>Who am I?

Few things make your feel of identity shake as much as when I child begin to cry from the mere sight of you. This happened to me here in Tema, Ghana he other day. I had been out all day expanding my horizons and testing my own limits (can I eat this? do I dare to go in here? Can I find my way home from here?) As I step in to the house that is now my zone of comfort and where my mother-in-law resides as well as the place were I take in breakfast (coffe, bread and fruits) and often dinner, an old friend is there to greet me. Her daughter who as only a baby last time I was in Ghana is running around with her cousin. UNTIL…SHE SEES ME…HER EYES WIDEN..HER MOUTH OPENS…BIG TEARS FALL DOWN HER CHEEKS. At first she is very quiet but then

We all laugh. But the child cannot be comforted. I try and talk to her. Her mother reassures I’m not dangerous. She can sit in her grandmothers lap. Still shaking from upset she now and then dares to take a peek at me.

Who is this fair creature with strange hair and a funny sounding language? What do my mother really know of her intentions?

Historically, the girl is indeed right to cry. What has the white person’s missions in Black Africa been?
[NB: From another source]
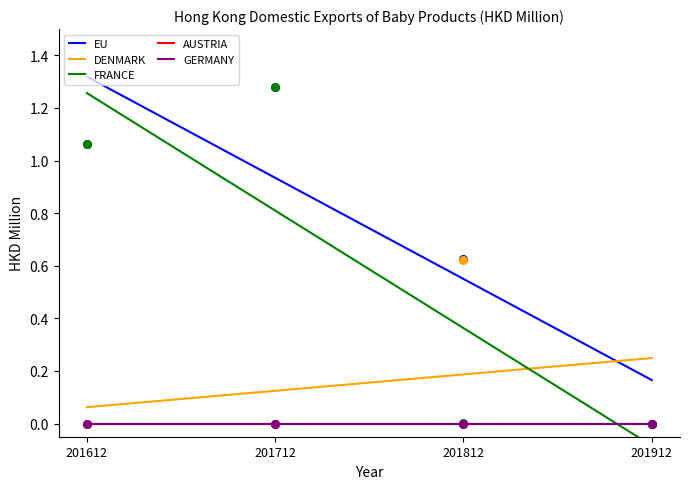

At which category is the sum across all series the highest?

201612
By the end of the visit, the small girl has stopped crying, but still makes sure she is at all times at a security distance from myself. Her mother ties the child to her back and we follow them out – in Ghana every visitor is followed out, crying or not – but after a few steps mother and child return.

The mother explains:
– She said she wants to hug Obroni (white person). I am quite surprised by the flip side to the situation. However, as i hug the little girl on her mother’s back she starts crying again.